Immunodetection of C-met-Oncogene's Protein Product in Renal Cell Neoplasia

Abstract

The proto-oncogene c-met encodes a transmembrane tyrosine kinase receptor for hepatocyte growth factor and is expressed in normal kidney tissue. This receptor may be involved in the carcinogenesis of various organs. The aim of this study was to investigate the relationship between c-met immunohistochemical expression and pathological tumor variables in human renal cell carcinomas (RCCs) and adenomas (RAs).
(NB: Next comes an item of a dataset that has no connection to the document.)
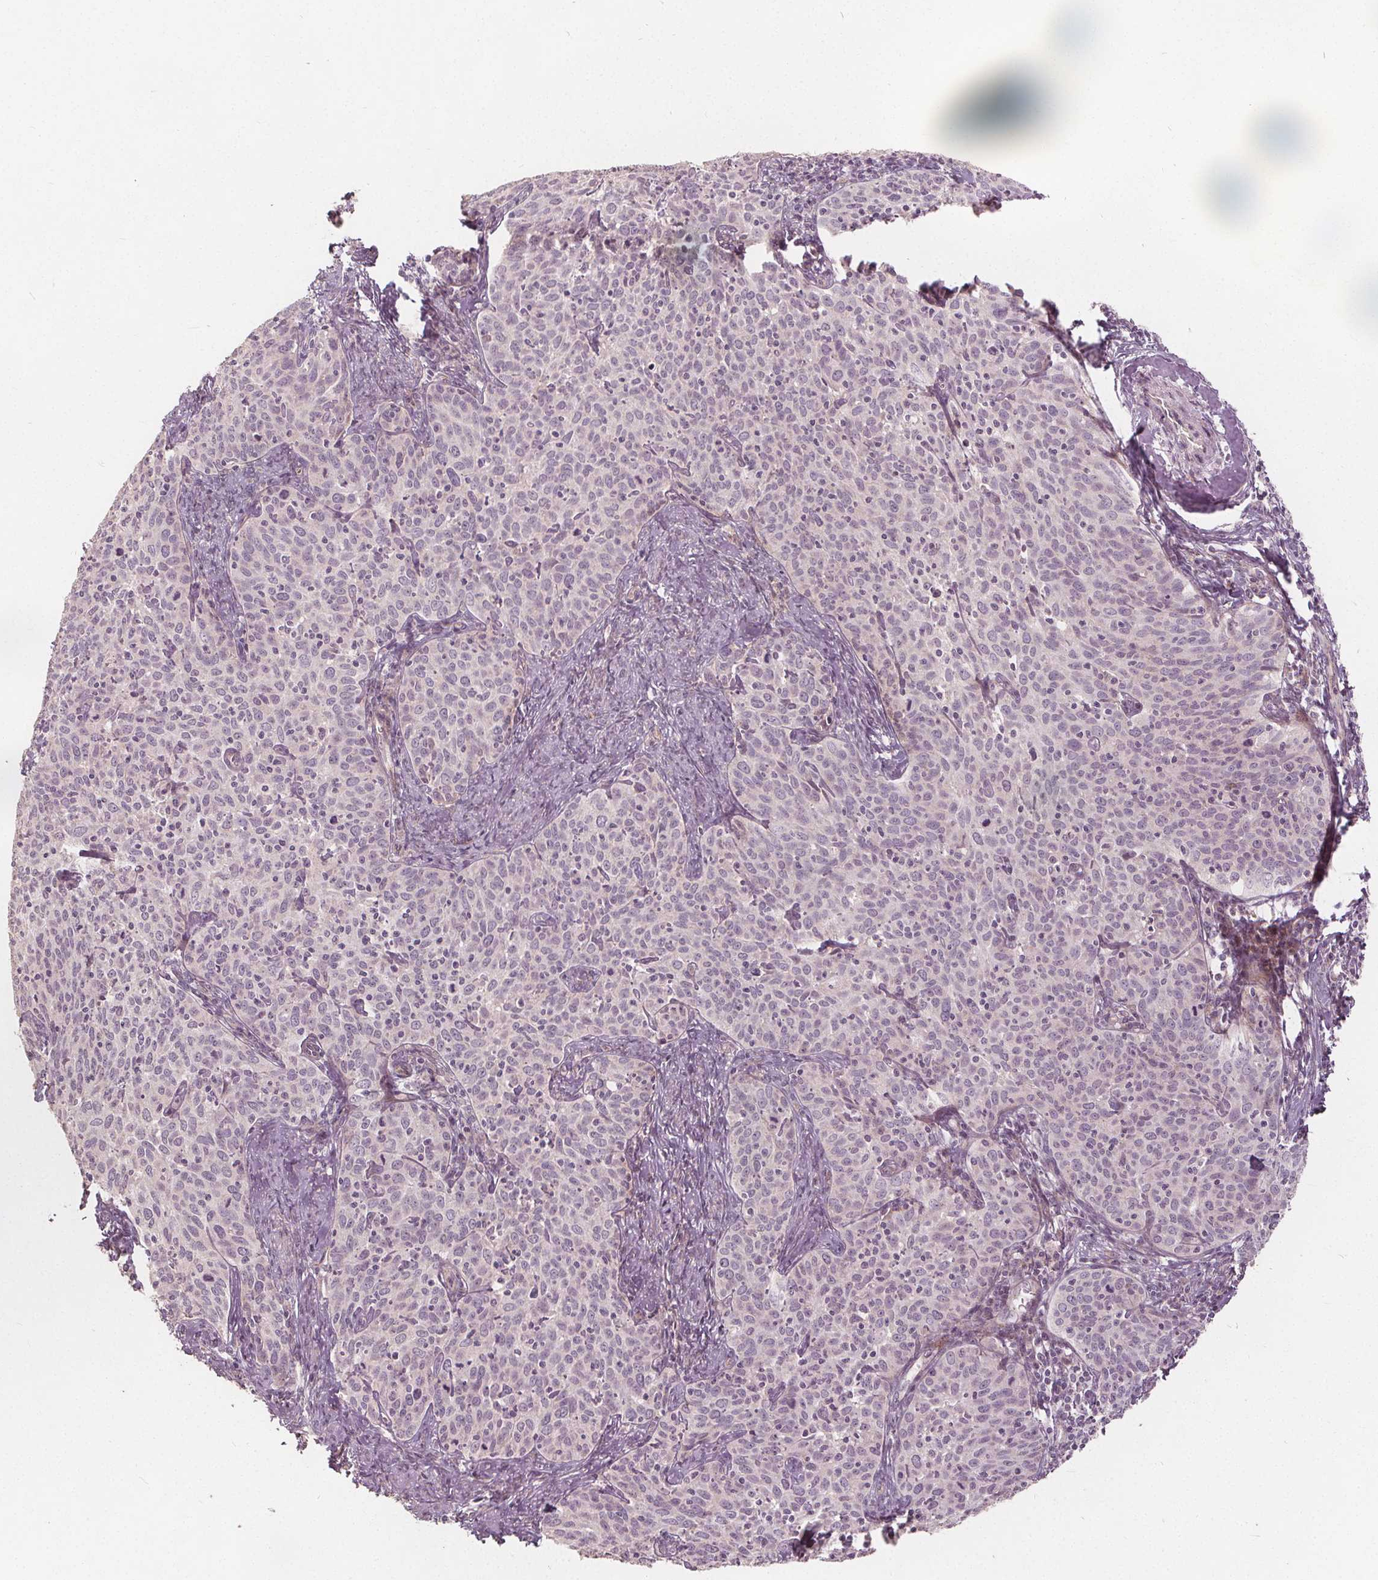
{"staining": {"intensity": "negative", "quantity": "none", "location": "none"}, "tissue": "cervical cancer", "cell_type": "Tumor cells", "image_type": "cancer", "snomed": [{"axis": "morphology", "description": "Squamous cell carcinoma, NOS"}, {"axis": "topography", "description": "Cervix"}], "caption": "Cervical squamous cell carcinoma was stained to show a protein in brown. There is no significant positivity in tumor cells.", "gene": "PTPRT", "patient": {"sex": "female", "age": 62}}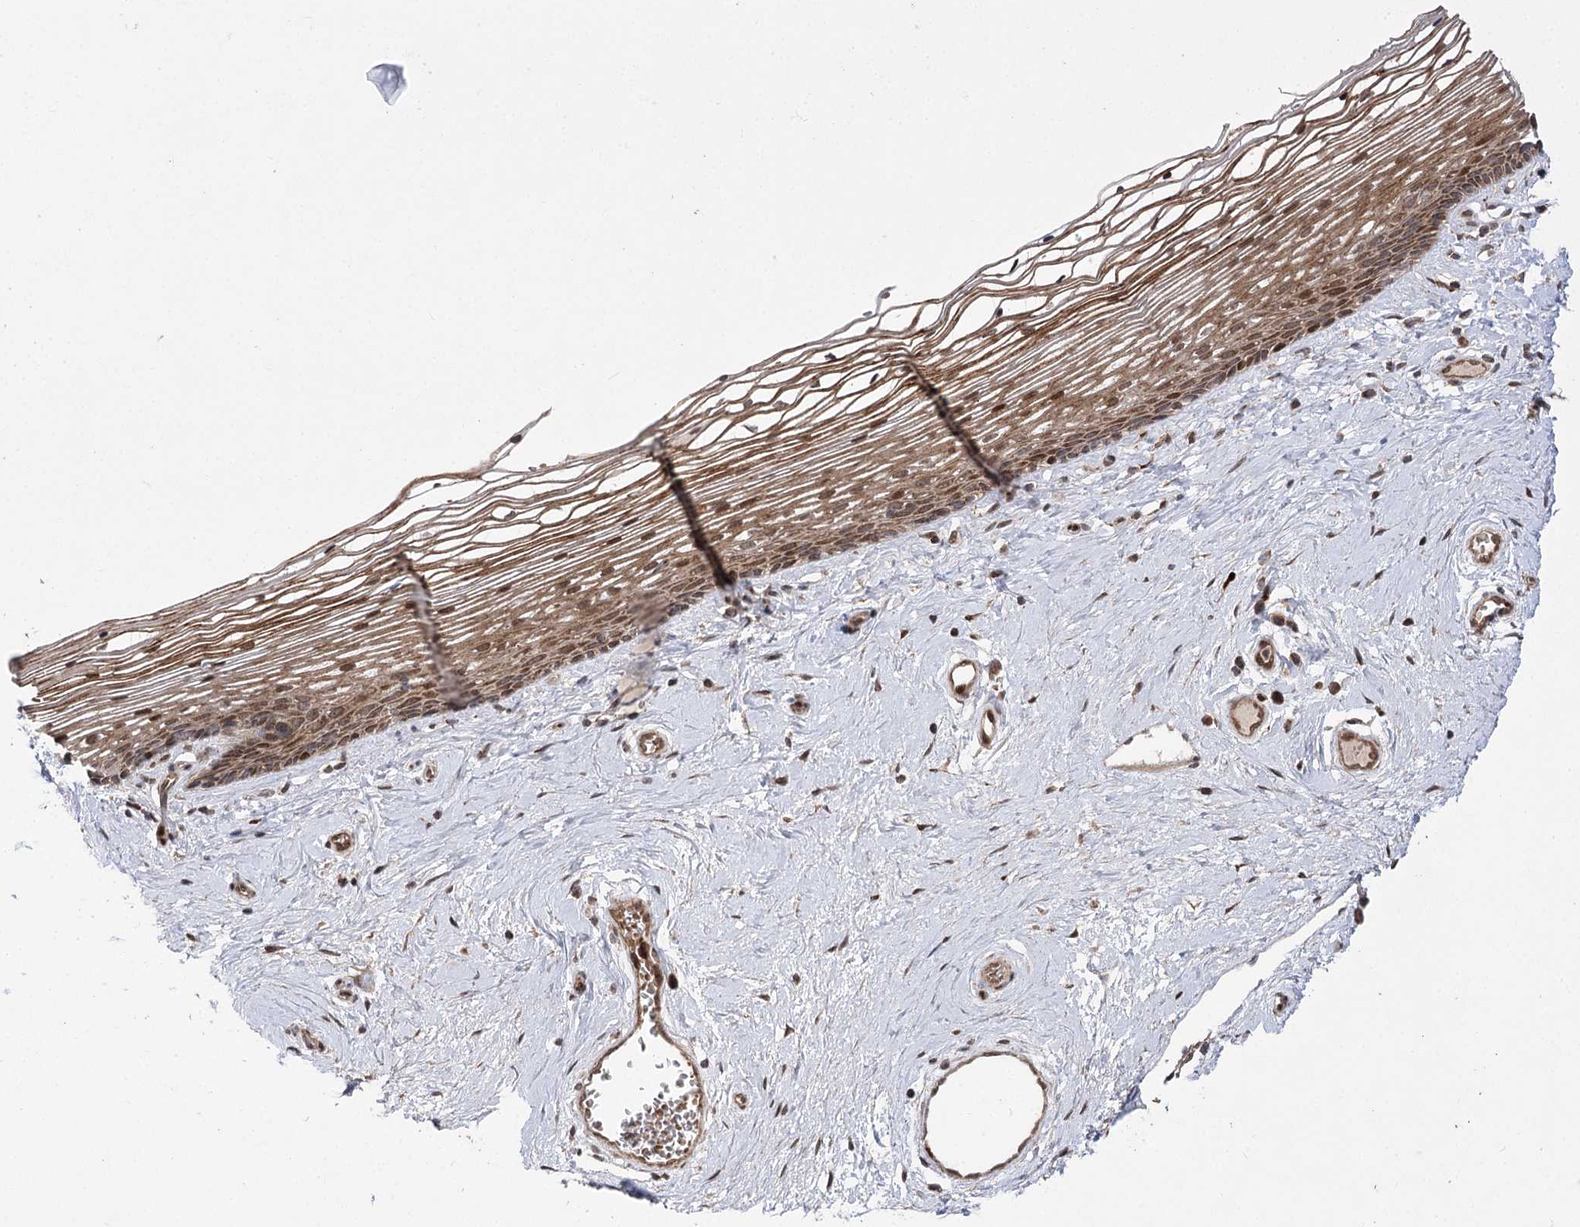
{"staining": {"intensity": "moderate", "quantity": ">75%", "location": "cytoplasmic/membranous,nuclear"}, "tissue": "vagina", "cell_type": "Squamous epithelial cells", "image_type": "normal", "snomed": [{"axis": "morphology", "description": "Normal tissue, NOS"}, {"axis": "topography", "description": "Vagina"}], "caption": "A high-resolution histopathology image shows IHC staining of unremarkable vagina, which reveals moderate cytoplasmic/membranous,nuclear expression in about >75% of squamous epithelial cells. (Brightfield microscopy of DAB IHC at high magnification).", "gene": "TENM2", "patient": {"sex": "female", "age": 46}}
Formalin fixed, paraffin embedded tissues from 35 RCCs, 16 RAs and 17 normal kidneys were immunostained (Strept. ABC/HRP) with a polyclonal antibody against c-met protein (Santa Cruz, Clone C-12). The statistical analysis was performed using the linear trend in proportions and Fisher's exact test. C-met protein was detected in the cytoplasm and the plasma membranes of neoplastic cells in 19/35 RCCs (54%), 10/16 adenomas (63%) (p = 0.41) and in 17/17 controls in the epithelial cells of distal renal tubules and collecting ducts. C-met protein expression was not related with gender (p = 0.45), age (p = 0.18), tumor size (p = 0.99), cell type (p = 0.26), grade (p = 0.86) and stage (p = 0.33). Moreover, c-met immunopositive tumor cell percentage and intensity were increased in stage [RCCs, but these results were not statistically significant. Apart from glandular differentiation, c-met protein expression was not related to other histopathological features (i.e. to the type of cells or to any selective overexpression in tumor cells). C-met product may be involved in the malignant transformation of tubular epithelial cells as an early event in RCC carcinogenesis. C-met expression does not seem to have any prognostic significance for RCCs, as it was not associated with any pathological prognosticator.